____ Records for this task

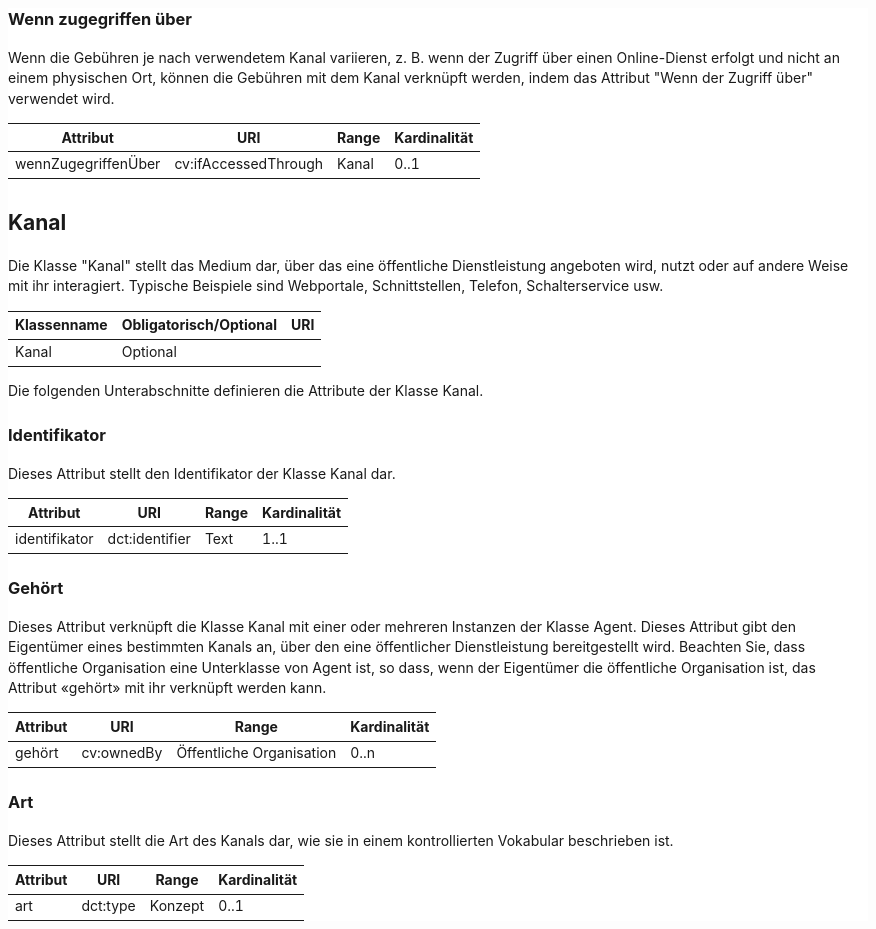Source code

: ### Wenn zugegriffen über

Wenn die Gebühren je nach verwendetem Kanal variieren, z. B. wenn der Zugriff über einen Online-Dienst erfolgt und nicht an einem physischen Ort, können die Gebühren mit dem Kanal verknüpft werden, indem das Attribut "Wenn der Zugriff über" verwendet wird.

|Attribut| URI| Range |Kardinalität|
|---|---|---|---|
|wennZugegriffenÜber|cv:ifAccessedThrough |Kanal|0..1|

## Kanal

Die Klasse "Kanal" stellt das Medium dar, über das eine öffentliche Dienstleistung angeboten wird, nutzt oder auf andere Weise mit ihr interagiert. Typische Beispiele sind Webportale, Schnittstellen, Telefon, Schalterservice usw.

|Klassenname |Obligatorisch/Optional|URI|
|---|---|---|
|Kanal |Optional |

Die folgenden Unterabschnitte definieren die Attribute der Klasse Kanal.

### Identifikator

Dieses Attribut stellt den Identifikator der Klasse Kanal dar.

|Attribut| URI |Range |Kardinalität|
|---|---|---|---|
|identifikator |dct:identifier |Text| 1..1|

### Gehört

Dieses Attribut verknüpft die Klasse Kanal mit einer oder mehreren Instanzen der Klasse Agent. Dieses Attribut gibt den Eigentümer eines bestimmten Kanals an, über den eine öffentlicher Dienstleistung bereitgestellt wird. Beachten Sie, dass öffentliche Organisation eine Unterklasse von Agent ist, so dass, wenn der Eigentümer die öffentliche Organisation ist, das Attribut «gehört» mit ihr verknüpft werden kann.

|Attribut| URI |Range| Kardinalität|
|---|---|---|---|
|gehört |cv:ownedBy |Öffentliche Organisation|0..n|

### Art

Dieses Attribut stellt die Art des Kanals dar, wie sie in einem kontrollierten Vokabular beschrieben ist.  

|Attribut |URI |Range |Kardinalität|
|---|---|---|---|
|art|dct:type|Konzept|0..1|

________

**Problem details:**
Render the items above as a JSON list of strings, one string per line and blank lines omitted. Leave the pictures out.

**Exercise result:**
[
  "Source code",
  ": ### Wenn zugegriffen über",
  "Wenn die Gebühren je nach verwendetem Kanal variieren, z. B. wenn der Zugriff über einen Online-Dienst erfolgt und nicht an einem physischen Ort, können die Gebühren mit dem Kanal verknüpft werden, indem das Attribut \"Wenn der Zugriff über\" verwendet wird.",
  "|Attribut| URI| Range |Kardinalität|",
  "|---|---|---|---|",
  "|wennZugegriffenÜber|cv:ifAccessedThrough |Kanal|0..1|",
  "## Kanal",
  "Die Klasse \"Kanal\" stellt das Medium dar, über das eine öffentliche Dienstleistung angeboten wird, nutzt oder auf andere Weise mit ihr interagiert. Typische Beispiele sind Webportale, Schnittstellen, Telefon, Schalterservice usw.",
  "|Klassenname |Obligatorisch/Optional|URI|",
  "|---|---|---|",
  "|Kanal |Optional |",
  "Die folgenden Unterabschnitte definieren die Attribute der Klasse Kanal.",
  "### Identifikator",
  "Dieses Attribut stellt den Identifikator der Klasse Kanal dar.",
  "|Attribut| URI |Range |Kardinalität|",
  "|---|---|---|---|",
  "|identifikator |dct:identifier |Text| 1..1|",
  "### Gehört",
  "Dieses Attribut verknüpft die Klasse Kanal mit einer oder mehreren Instanzen der Klasse Agent. Dieses Attribut gibt den Eigentümer eines bestimmten Kanals an, über den eine öffentlicher Dienstleistung bereitgestellt wird. Beachten Sie, dass öffentliche Organisation eine Unterklasse von Agent ist, so dass, wenn der Eigentümer die öffentliche Organisation ist, das Attribut «gehört» mit ihr verknüpft werden kann.",
  "|Attribut| URI |Range| Kardinalität|",
  "|---|---|---|---|",
  "|gehört |cv:ownedBy |Öffentliche Organisation|0..n|",
  "### Art",
  "Dieses Attribut stellt die Art des Kanals dar, wie sie in einem kontrollierten Vokabular beschrieben ist.  ",
  "|Attribut |URI |Range |Kardinalität|",
  "|---|---|---|---|",
  "|art|dct:type|Konzept|0..1|"
]